◆ To do:
Beginning with the opening line of the entries, return every line through the one containing "Explain that whilst", both included, and nothing else. Omit pictures.

◆ Saved data entries:

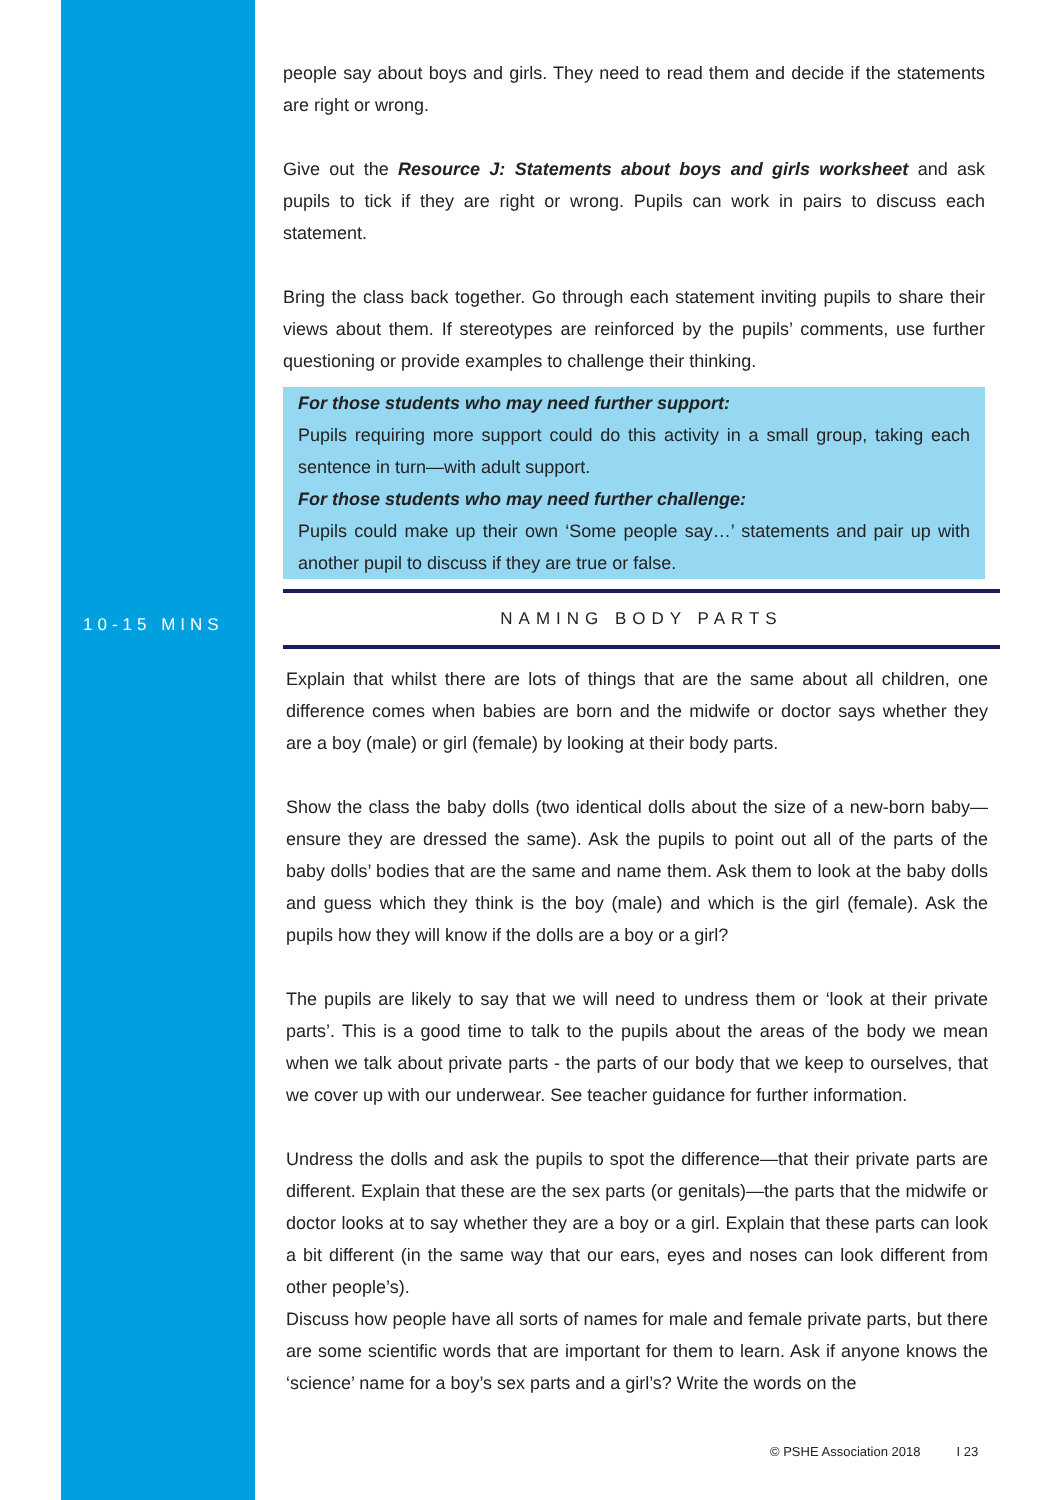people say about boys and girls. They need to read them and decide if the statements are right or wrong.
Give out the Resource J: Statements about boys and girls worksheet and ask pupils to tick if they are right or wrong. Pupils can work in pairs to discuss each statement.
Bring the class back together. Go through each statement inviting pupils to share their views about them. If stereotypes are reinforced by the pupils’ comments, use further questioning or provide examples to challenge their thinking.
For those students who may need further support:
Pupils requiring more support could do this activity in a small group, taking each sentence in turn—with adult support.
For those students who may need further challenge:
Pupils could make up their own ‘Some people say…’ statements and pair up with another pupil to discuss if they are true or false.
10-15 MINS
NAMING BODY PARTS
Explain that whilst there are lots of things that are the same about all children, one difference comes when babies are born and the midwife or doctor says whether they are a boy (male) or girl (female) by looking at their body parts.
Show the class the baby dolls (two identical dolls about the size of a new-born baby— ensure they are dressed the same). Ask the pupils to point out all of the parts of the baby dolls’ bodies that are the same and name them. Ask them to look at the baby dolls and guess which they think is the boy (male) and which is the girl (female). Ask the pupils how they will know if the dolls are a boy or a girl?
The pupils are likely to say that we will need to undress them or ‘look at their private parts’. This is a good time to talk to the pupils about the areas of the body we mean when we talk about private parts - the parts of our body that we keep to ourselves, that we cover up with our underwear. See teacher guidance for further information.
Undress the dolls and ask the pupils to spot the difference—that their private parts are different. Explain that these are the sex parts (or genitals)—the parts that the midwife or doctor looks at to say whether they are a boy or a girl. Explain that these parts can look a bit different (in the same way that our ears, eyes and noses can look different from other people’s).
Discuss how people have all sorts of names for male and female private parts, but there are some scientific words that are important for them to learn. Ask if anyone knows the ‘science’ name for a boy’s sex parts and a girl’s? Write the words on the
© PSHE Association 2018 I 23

◆ Response area:
people say about boys and girls. They need to read them and decide if the statements are right or wrong.
Give out the Resource J: Statements about boys and girls worksheet and ask pupils to tick if they are right or wrong. Pupils can work in pairs to discuss each statement.
Bring the class back together. Go through each statement inviting pupils to share their views about them. If stereotypes are reinforced by the pupils’ comments, use further questioning or provide examples to challenge their thinking.
For those students who may need further support:
Pupils requiring more support could do this activity in a small group, taking each sentence in turn—with adult support.
For those students who may need further challenge:
Pupils could make up their own ‘Some people say…’ statements and pair up with another pupil to discuss if they are true or false.
10-15 MINS
NAMING BODY PARTS
Explain that whilst there are lots of things that are the same about all children, one difference comes when babies are born and the midwife or doctor says whether they are a boy (male) or girl (female) by looking at their body parts.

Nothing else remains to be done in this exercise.